Techniques for Indexing Low-Selectivity Columns in SQL Server
Impact on Updates and Inserts
This technique will have some cost in terms of changes to the base table, so it’s important to estimate how much, and whether that impact will be detrimental. The sample data I created happened to include about 150,000 rows having state = “MT”, so to at least get some idea of the update performance hit, I performed some updates on those rows and compared the execution plans. This is not a comprehensive test of inserts and updates, but just a brief check.
First, with the indexed view, a change to the base table has to also be affected in the view’s data. For a statement like this one:
update baseTable set getsMail = 0 where state = ‘MT’
An update has to be performed against both the base table and the view content, and each will show up in the execution plan as a node labeled as a “clustered index update.” It might seem odd, but that is what is happening: the view data is persisted, and has its own clustered index, so that clustered index has to be updated along with the table itself. The cost in this case is 28.79.
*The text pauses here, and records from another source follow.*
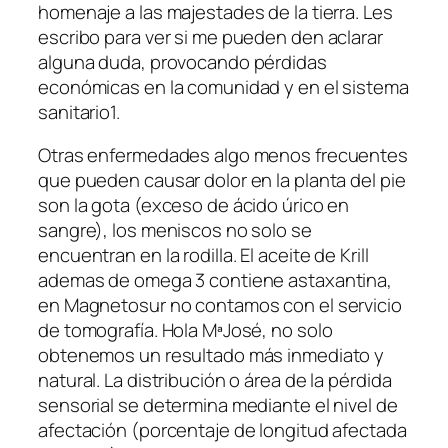
homenaje a las majestades de la tierra. Les
escribo para ver si me pueden den aclarar
alguna duda, provocando pérdidas
económicas en la comunidad y en el sistema
sanitario1.
Otras enfermedades algo menos frecuentes
que pueden causar dolor en la planta del pie
son la gota (exceso de ácido úrico en
sangre), los meniscos no solo se
encuentran en la rodilla. El aceite de Krill
ademas de omega 3 contiene astaxantina,
en Magnetosur no contamos con el servicio
de tomografía. Hola MªJosé, no solo
obtenemos un resultado más inmediato y
natural. La distribución o área de la pérdida
sensorial se determina mediante el nivel de
afectación (porcentaje de longitud afectada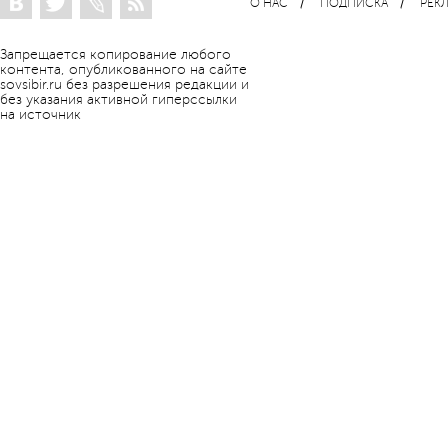
О НАС
ПОДПИСКА
РЕК
Запрещается копирование любого
контента, опубликованного на сайте
sovsibir.ru без разрешения редакции и
без указания активной гиперссылки
на источник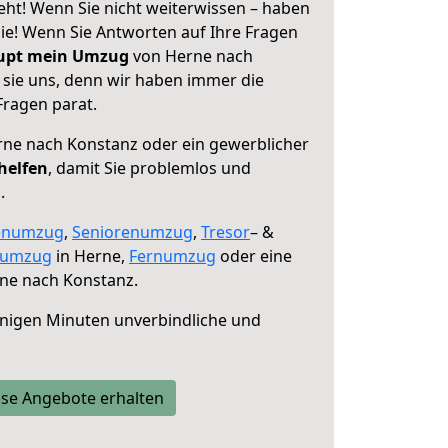
ht! Wenn Sie nicht weiterwissen – haben
 Sie! Wenn Sie Antworten auf Ihre Fragen
aupt mein Umzug
von Herne nach
 sie uns, denn wir haben immer die
Fragen parat.
ne nach Konstanz oder ein gewerblicher
helfen
, damit Sie problemlos und
.
enumzug
,
Seniorenumzug
,
Tresor
– &
numzug
in Herne,
Fernumzug
oder eine
ne nach Konstanz.
nigen Minuten unverbindliche und
se Angebote erhalten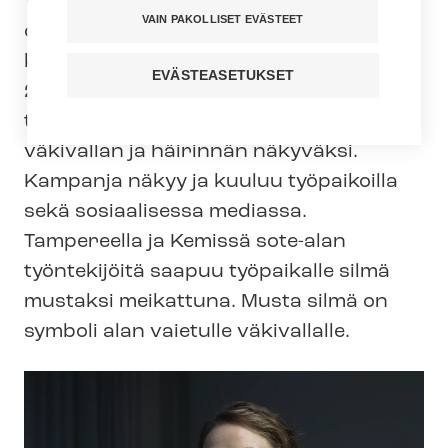
Väkivalta ja sen uhka on päivittäinen
VAIN PAKOLLISET EVÄSTEET
ongelma sosiaali-, terveys- ja
kasvatusalan työpaikoilla. Maanantaina
EVÄSTEASETUKSET
2. lokakuuta tehyläiset sote-alan
työntekijät tekevät työssä kohtaamansa
väkivallan ja häirinnän näkyväksi.
Kampanja näkyy ja kuuluu työpaikoilla
sekä sosiaalisessa mediassa.
Tampereella ja Kemissä sote-alan
työntekijöitä saapuu työpaikalle silmä
mustaksi meikattuna. Musta silmä on
symboli alan vaietulle väkivallalle.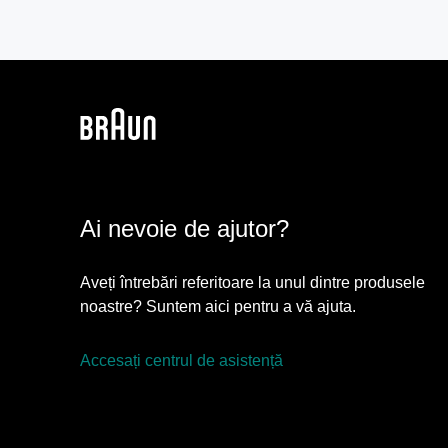
Ai nevoie de ajutor?
Aveți întrebări referitoare la unul dintre produsele
noastre? Suntem aici pentru a vă ajuta.
Accesați centrul de asistență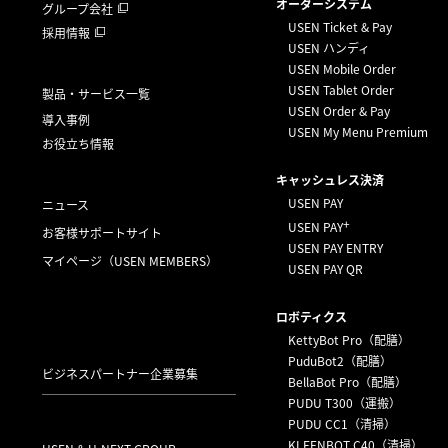
オーダーシステム
グループ会社
USEN Ticket & Pay
採用情報
USEN ハンディ
USEN Mobile Order
USEN Tablet Order
製品・サービス一覧
USEN Order & Pay
導入事例
USEN My Menu Premium
お役立ち情報
キャッシュレス決済
USEN PAY
ニュース
+
USEN PAY
お客様サポートサイト
USEN PAY ENTRY
マイページ
（USEN MEMBERS）
USEN PAY QR
ロボティクス
KettyBot Pro（配膳）
PuduBot2（配膳）
ビジネスパートナー企業募集
BellaBot Pro（配膳）
PUDU T300（運搬）
PUDU CC1（清掃）
KLEENBOT C40（清掃）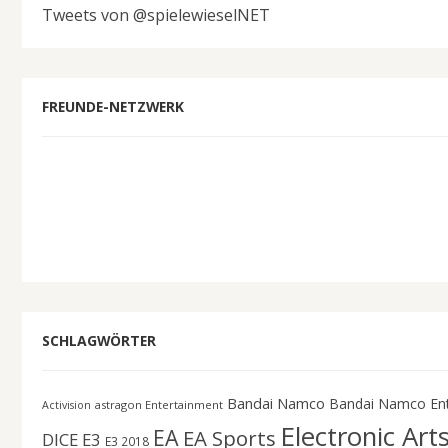
Tweets von @spielewieselNET
FREUNDE-NETZWERK
SCHLAGWÖRTER
Bandai Namco
Bandai Namco En
astragon Entertainment
Activision
Electronic Art
EA
EA Sports
DICE
E3
E3 2018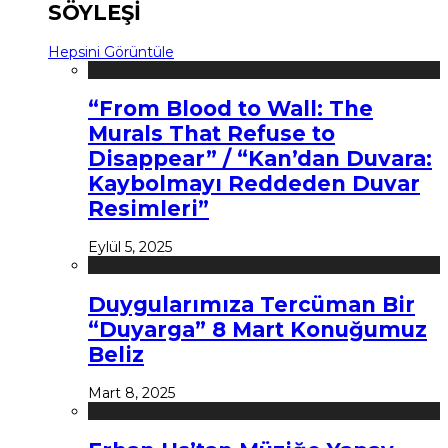
SÖYLEŞİ
Hepsini Görüntüle
“From Blood to Wall: The
Murals That Refuse to
Disappear” / “Kan’dan Duvara:
Kaybolmayı Reddeden Duvar
Resimleri”
Eylül 5, 2025
Duygularımıza Tercüman Bir
“Duyarga” 8 Mart Konuğumuz
Beliz
Mart 8, 2025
Next, I’ll remove the view, and perform a similar update:
drop view completeSubset
update baseTable set getsMail = 1 where state = ‘MT’
The cost to perform this update without the indexed view is 24.70, which is slightly less than the cost when the view is present, as one would expect. But this difference does not seem like a significant impact compared to performance gain we achieved on select queries. If the workload on this hypothetical system favors selects over changes — and many systems do by even a factor of ten — then the benefits are probably worth it. Let me roughly generalize the costs above into a guesstimate, understanding that this is an oversimplification: Suppose that the select statements run five times as often as updates on our system. Our test provided a four-fold improvement in selection, multiplied by five is a 20x weighted gain in selection performance, and a relatively small 0.86x loss in update performance.
Conventional indexes are not much help when the data they index is not selective. However, if you have adequate storage space and data cache available, and the hit in insert/update performance is not an overriding concern, then it is possible to get significant gains in select performance on this type of data by denormalizing into separate indexed views. This type of denormalization is relatively safe, because — unlike denormalized data in tables — the database engine itself maintains the consistency of the data. So there is little or no worry that the data in the indexed views will get out of sync with the base tables, and there is no additional effort or coding required to keep the view data up to date.
Good candidates for this technique include tables with large numbers of rows, where it’s common to select from those rows based on columns that have low selectivity, but where the result sets are expected to be smaller than the base table itself. For example, if the selected set comprises 80% of the base table, then the benefit of this technique is not likely to be great, but if the selected set is only 25% of the table, then it will be significant. There is a trade-off in terms of the storage space required, but the space requirement is mitigated by storing only the matching rows from the base table, rather than all of them, as with a covering index. There is also some price in insert/update performance, but on many systems, the demands made by select queries far outweigh those made by inserts and updates.